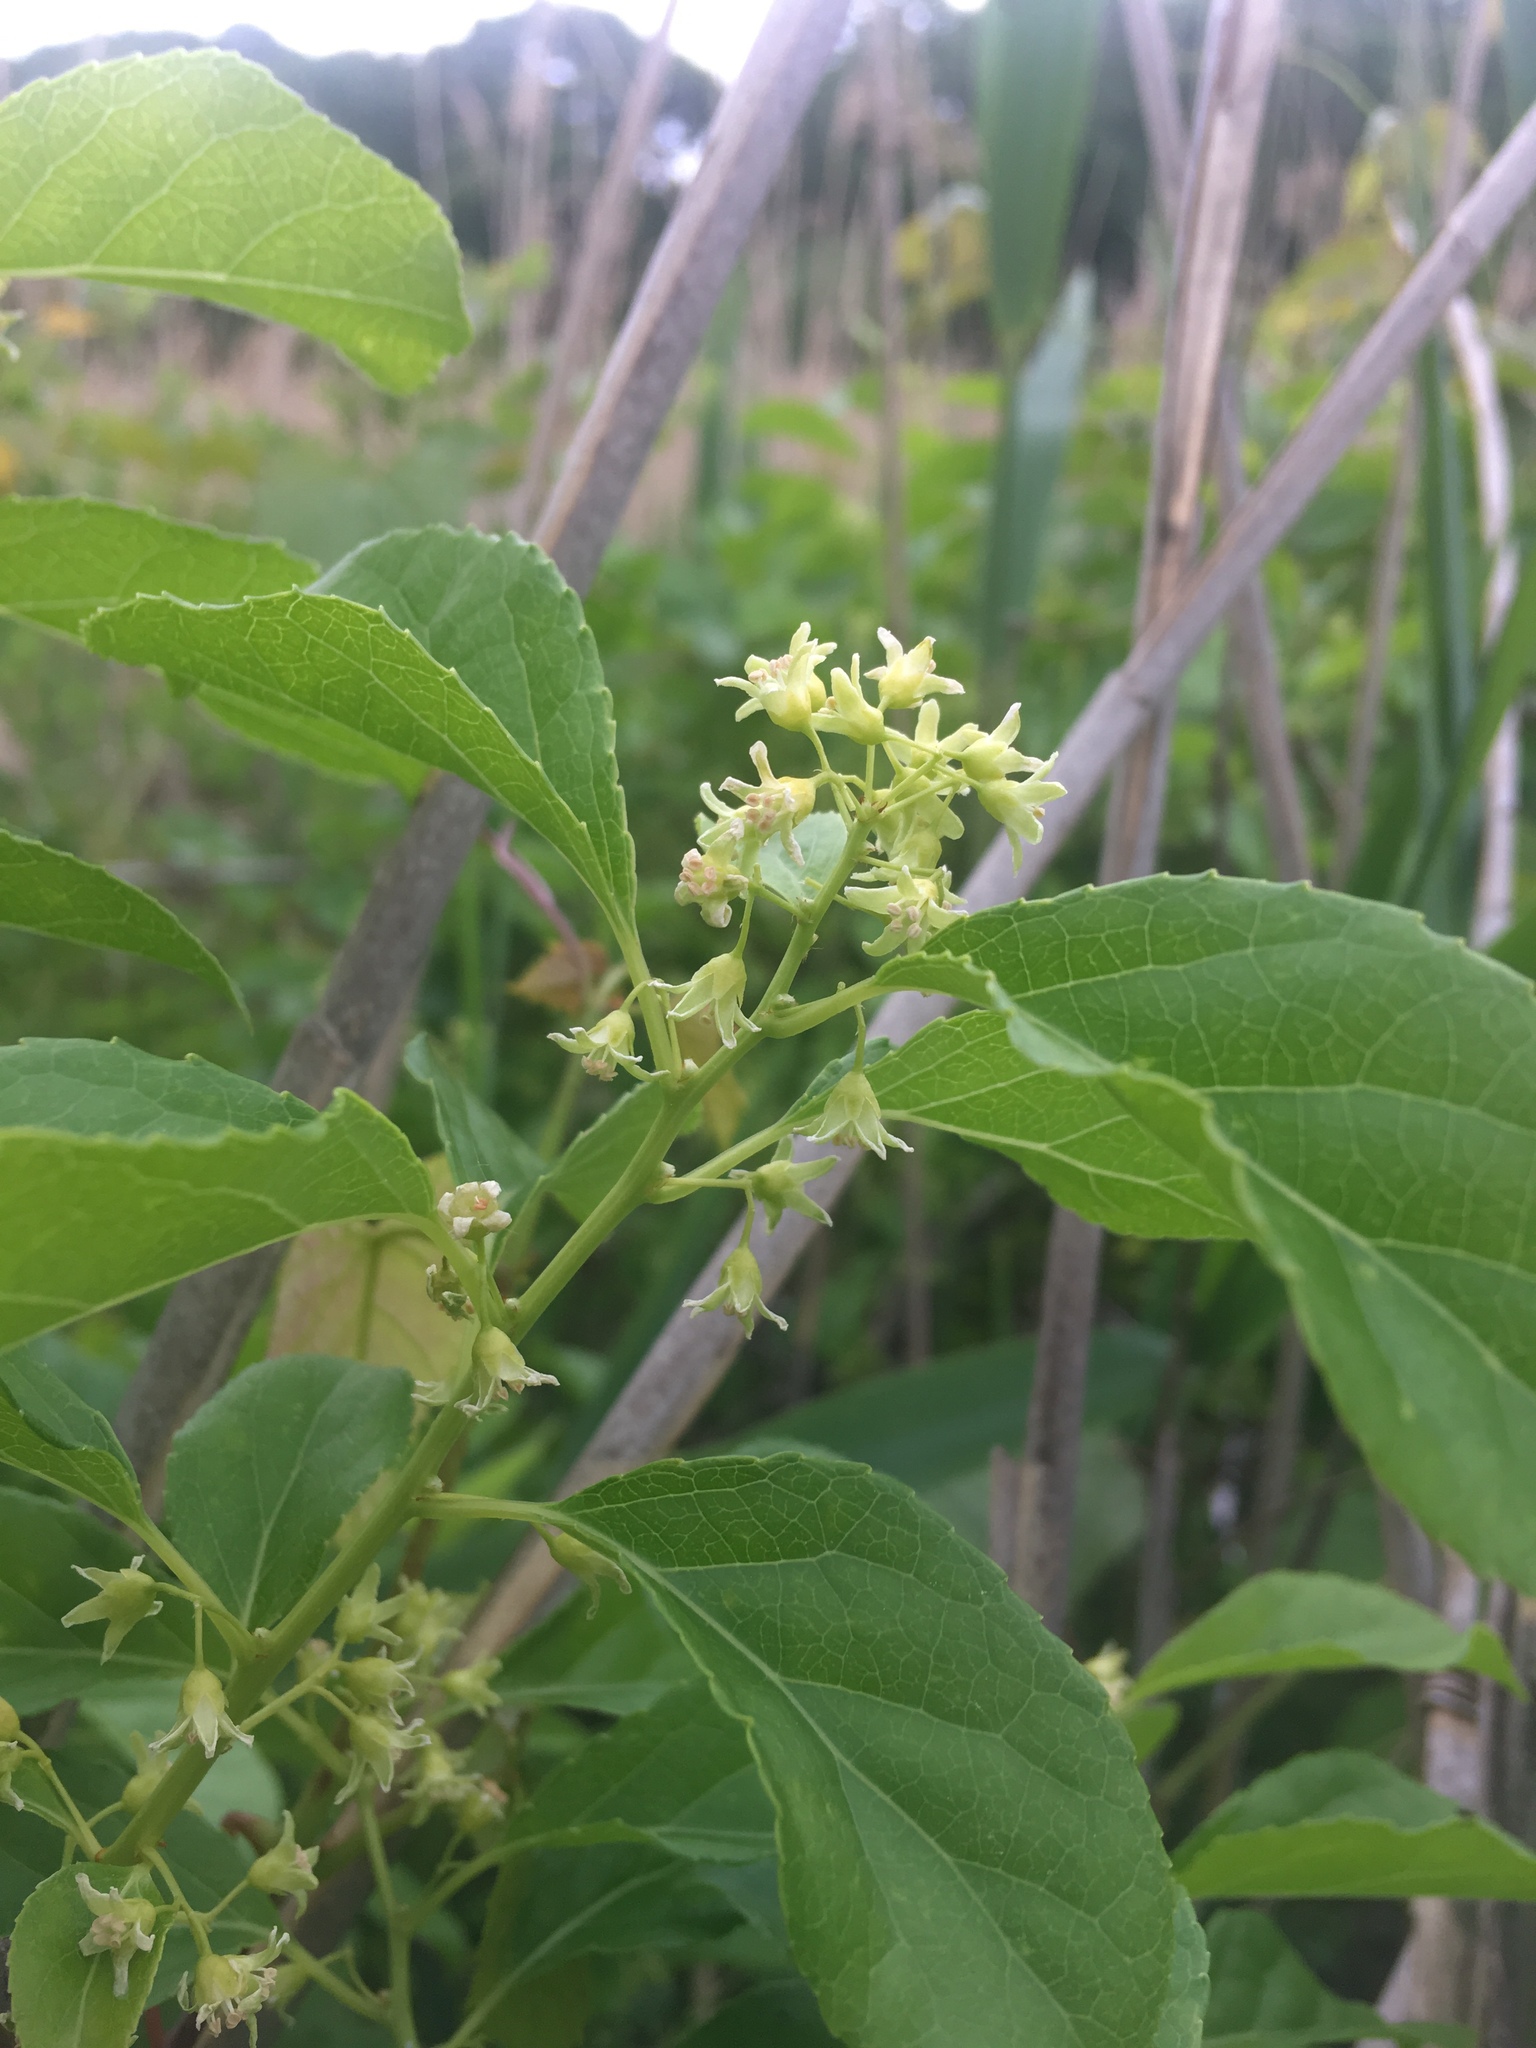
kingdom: Plantae
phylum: Tracheophyta
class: Magnoliopsida
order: Celastrales
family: Celastraceae
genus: Celastrus
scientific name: Celastrus orbiculatus
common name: Oriental bittersweet
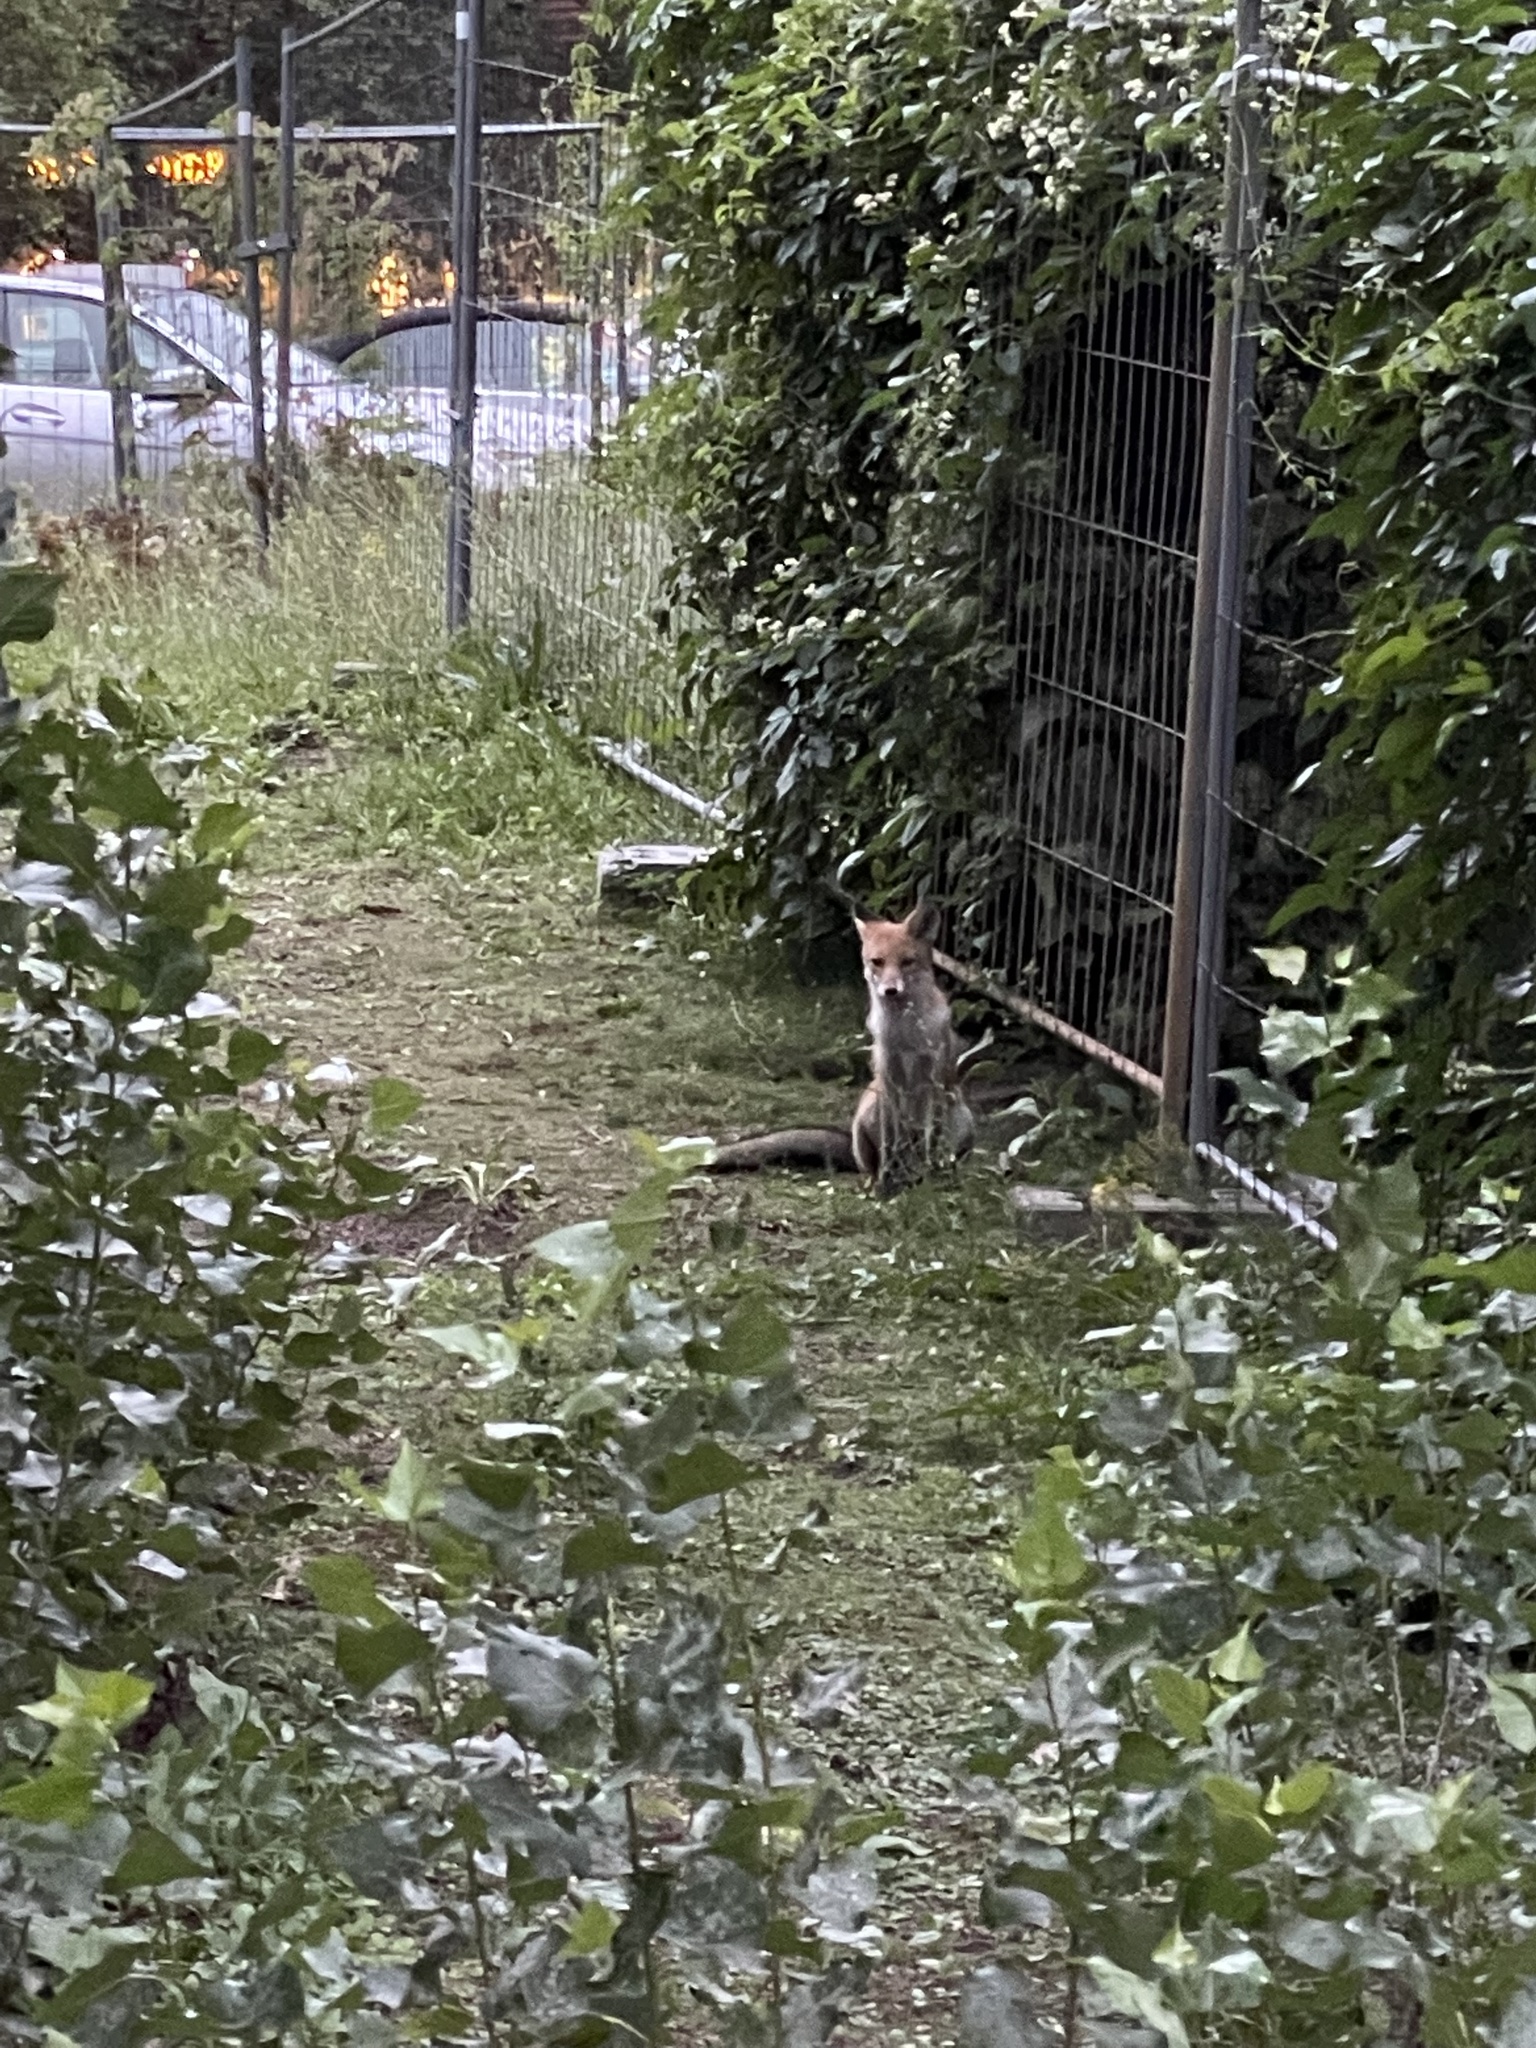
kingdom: Animalia
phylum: Chordata
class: Mammalia
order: Carnivora
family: Canidae
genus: Vulpes
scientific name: Vulpes vulpes
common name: Red fox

------------------------------

Rewrite the stretch from the line containing "phylum: Tracheophyta" through the end of the entries, putting "everyday name" wherever "common name" appears and changing nothing else. Leave the pictures out of your answer.

phylum: Tracheophyta
class: Magnoliopsida
order: Celastrales
family: Celastraceae
genus: Celastrus
scientific name: Celastrus orbiculatus
everyday name: Oriental bittersweet
kingdom: Animalia
phylum: Chordata
class: Mammalia
order: Carnivora
family: Canidae
genus: Vulpes
scientific name: Vulpes vulpes
everyday name: Red fox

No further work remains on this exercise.